I'm very much hoping it's around that kind of cost but everyone is very doom and gloom about costs atm
OP posts:
charlielimacharlie · 31/01/2022 21:54

I have been looking at your layout and it hasn't been easy to come up with an easy solution, considering all of the load-bearing walls! If the fireplace/chimney is being removed from the current dining room, why not move your kitchen in there and open up a section of wall between this room and your current sitting room? I see there is a change in level between these two spaces - you could make a feature with wide steps down from the kitchen into a dining / family space. Moving your utility room and creating a shower room where your current kitchen is a good option. You would need a steel beam where you create the opening but this could be an option to create that open plan family space without being too intrusive to the structure. Happy planning!

Help me redesign?
YellowLemonz · 31/01/2022 22:06

@charlielimacharlie you win!

Layouthelpplease · 01/02/2022 01:08

@charlielimacharlie

I have been looking at your layout and it hasn't been easy to come up with an easy solution, considering all of the load-bearing walls! If the fireplace/chimney is being removed from the current dining room, why not move your kitchen in there and open up a section of wall between this room and your current sitting room? I see there is a change in level between these two spaces - you could make a feature with wide steps down from the kitchen into a dining / family space. Moving your utility room and creating a shower room where your current kitchen is a good option. You would need a steel beam where you create the opening but this could be an option to create that open plan family space without being too intrusive to the structure. Happy planning!
Wow that's amazing! Very impressed with the drawing thank you. The more we keep looking at the rooms I think this is the closest to what we're trying to achieve.

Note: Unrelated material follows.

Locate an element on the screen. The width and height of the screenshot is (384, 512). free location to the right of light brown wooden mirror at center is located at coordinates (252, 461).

Sorry I should have mentioned but didn't think it was that noticeable on the drawings, the current sitting room is down a level but the chimney breast removal is because we're extending out over that extension upstairs which will allow us to raise that floor level to the same as the rest of the house so wouldn't even need the steps.

OP posts:
charlielimacharlie · 01/02/2022 08:02

@Layouthelpplease even better if there's no change of level!